I think one-handed practice is a vital part of any defensive shooting.
I'll admit that I don't do it as often as I should but I have and will do it in the future.
When I used to shoot IDPA up at the range I worked at the guy who ran and set up the courses would ALWAYS stick one-handed shooting scenarios into every single course. Both strong hand and weak.
I always did well but only as a result of significantly slowing down and taking more time per shot, especially when it came to the weak-hand shooting.
Honestly, my thing was always trying to figure out what to do with the other hand. At first I would let it swing by my side but found that uncomfortable and a bit awkward.
It wasn't until after I took a defensive pistol class that I learned to keep that free hand on my chest. It was more comfortable, I felt more stable and I didn't have limbs swinging around.
Your bulls-eye shooters will put the other hand in a pocket or hook it through a belt loop to keep it from swinging around but I believe it's not too great for defensive-type shooting.
With the "spare hand" on your chest you can bring it back out to the gun or the gun back to it faster, and you don't have a lot of moving to get to things like spare ammo, lights, or other tools you might have on your waist or in your pockets.
I also found that when my "spare hand" wasn't flopping in the breeze I had better grouping.
Every range trip shoot a box or two strong AND weak handed.
You have to be at least as skilled as the situation (you find yourself in) is dynamic.
Thank you guys, i thought I will looks stupid if i start shooting w/ one hand at the range.
I didn't understand the post about keeping your gun inward for better shooting.

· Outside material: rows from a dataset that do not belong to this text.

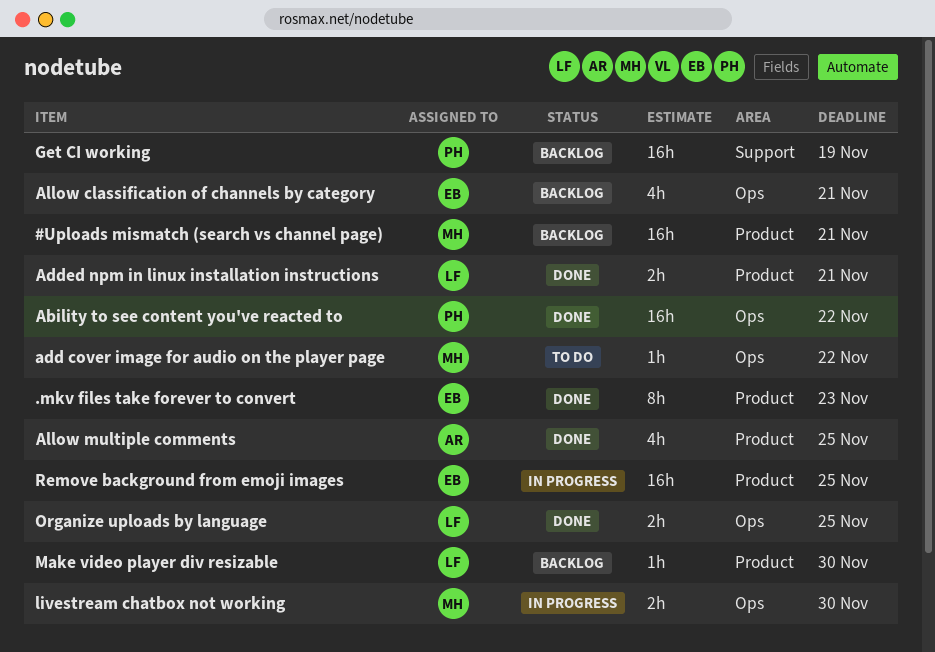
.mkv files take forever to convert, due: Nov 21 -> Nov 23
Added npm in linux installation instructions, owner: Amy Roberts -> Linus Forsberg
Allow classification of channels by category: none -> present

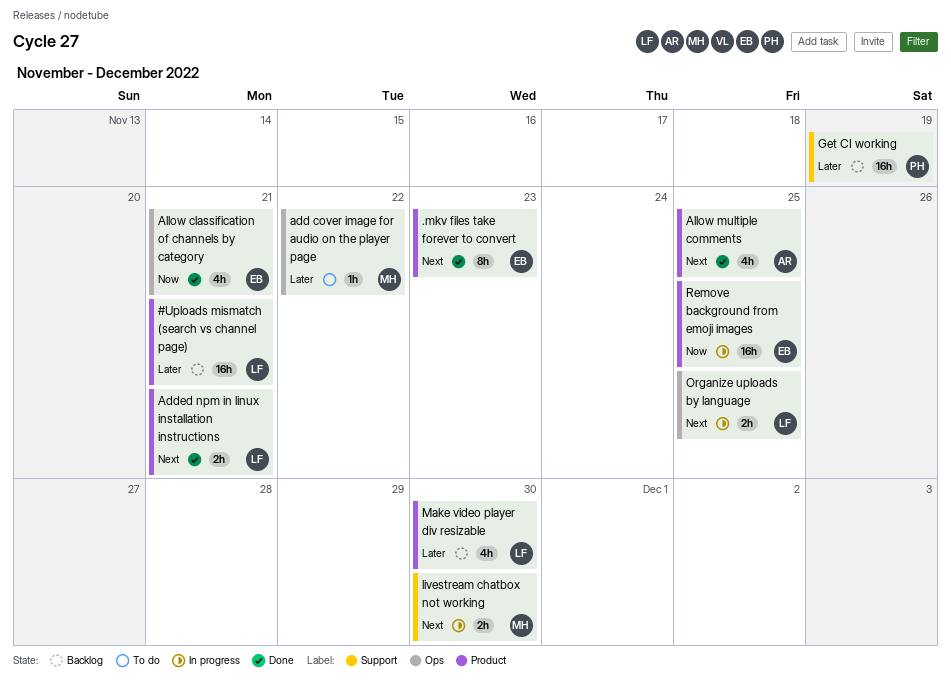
#Uploads mismatch (search vs channel page), owner: MH -> LF
Ability to see content you've reacted to: present -> none
Allow classification of channels by category, status: Backlog -> Done
livestream chatbox not working, label: Ops -> Support
Make video player div resizable, estimate: 1h -> 4h
Organize uploads by language, status: Done -> In progress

What he's talking about is the natural "cant" of your hand.
If you hold your hands out in front of you at rest they will neither be straight up and down or flat, they will have a slight cant to them like this....

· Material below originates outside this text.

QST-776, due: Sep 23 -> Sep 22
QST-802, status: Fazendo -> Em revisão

(Evil zombie pregnant woman, coming for you.. AAHHHHH.. anyway...)
So, naturally, if you grip something (in this example I'm griping a leatherman) you will have a stronger, more natural grip if it follows the natural "cant" of your hand. Like so....
Now, just put a gun there instead of a leatherman and that's the "inward cant" he's talking about.
Like he said, we aren't talking about a 90 degree cant like you see in the movies, but a nice, neutral, natural cant that allows you to clearly and comfortably see the sights and for your arm to feel most natural while shooting.